═════ Material provided ═════

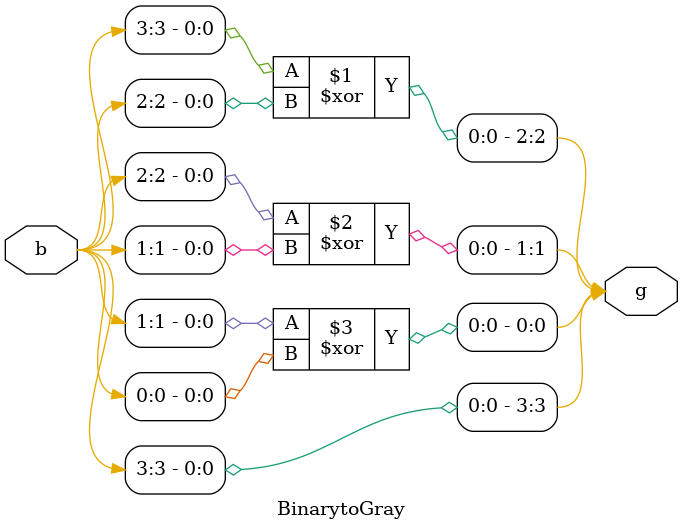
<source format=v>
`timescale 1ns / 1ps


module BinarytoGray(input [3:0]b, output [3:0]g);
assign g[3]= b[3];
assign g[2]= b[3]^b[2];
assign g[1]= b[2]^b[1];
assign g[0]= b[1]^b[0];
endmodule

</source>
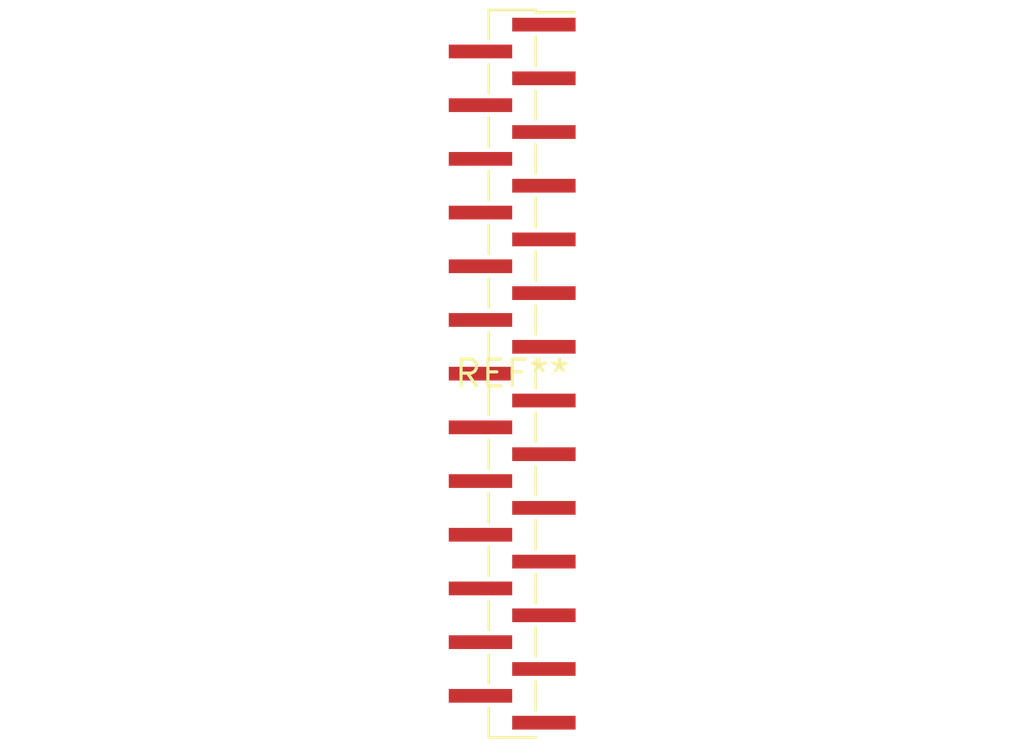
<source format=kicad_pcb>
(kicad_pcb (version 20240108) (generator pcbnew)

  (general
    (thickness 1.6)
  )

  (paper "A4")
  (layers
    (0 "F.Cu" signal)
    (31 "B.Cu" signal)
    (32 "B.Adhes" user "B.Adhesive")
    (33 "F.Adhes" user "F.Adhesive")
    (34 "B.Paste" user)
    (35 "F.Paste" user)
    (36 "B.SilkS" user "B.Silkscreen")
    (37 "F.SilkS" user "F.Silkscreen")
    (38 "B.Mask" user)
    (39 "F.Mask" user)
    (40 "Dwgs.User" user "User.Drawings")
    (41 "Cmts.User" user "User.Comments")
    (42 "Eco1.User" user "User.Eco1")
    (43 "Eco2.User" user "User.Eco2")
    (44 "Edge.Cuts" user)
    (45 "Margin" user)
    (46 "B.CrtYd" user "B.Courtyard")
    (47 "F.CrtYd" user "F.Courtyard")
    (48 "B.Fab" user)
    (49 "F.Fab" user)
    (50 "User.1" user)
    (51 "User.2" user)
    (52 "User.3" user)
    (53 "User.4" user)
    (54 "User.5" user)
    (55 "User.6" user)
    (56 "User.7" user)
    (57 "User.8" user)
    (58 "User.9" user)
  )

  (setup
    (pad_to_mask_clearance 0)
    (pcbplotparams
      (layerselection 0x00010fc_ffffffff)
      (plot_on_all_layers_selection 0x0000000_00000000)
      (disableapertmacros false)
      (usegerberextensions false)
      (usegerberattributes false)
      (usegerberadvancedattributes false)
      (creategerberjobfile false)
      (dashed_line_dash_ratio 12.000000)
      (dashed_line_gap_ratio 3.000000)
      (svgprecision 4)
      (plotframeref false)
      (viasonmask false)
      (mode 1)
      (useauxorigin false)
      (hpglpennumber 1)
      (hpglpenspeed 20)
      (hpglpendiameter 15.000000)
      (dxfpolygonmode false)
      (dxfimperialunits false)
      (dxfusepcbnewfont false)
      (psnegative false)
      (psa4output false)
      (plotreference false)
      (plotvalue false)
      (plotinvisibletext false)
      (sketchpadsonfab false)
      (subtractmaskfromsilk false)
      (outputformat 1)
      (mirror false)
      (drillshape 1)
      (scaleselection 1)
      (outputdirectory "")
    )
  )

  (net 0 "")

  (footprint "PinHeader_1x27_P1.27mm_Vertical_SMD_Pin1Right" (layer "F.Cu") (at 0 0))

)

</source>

═════

— What you will do —
Would you repeat the lines from the one containing "(subtractmaskfromsilk false)" through the end of the data, exactly, with nothing before or after them?

— Response box —
      (subtractmaskfromsilk false)
      (outputformat 1)
      (mirror false)
      (drillshape 1)
      (scaleselection 1)
      (outputdirectory "")
    )
  )

  (net 0 "")

  (footprint "PinHeader_1x27_P1.27mm_Vertical_SMD_Pin1Right" (layer "F.Cu") (at 0 0))

)

</source>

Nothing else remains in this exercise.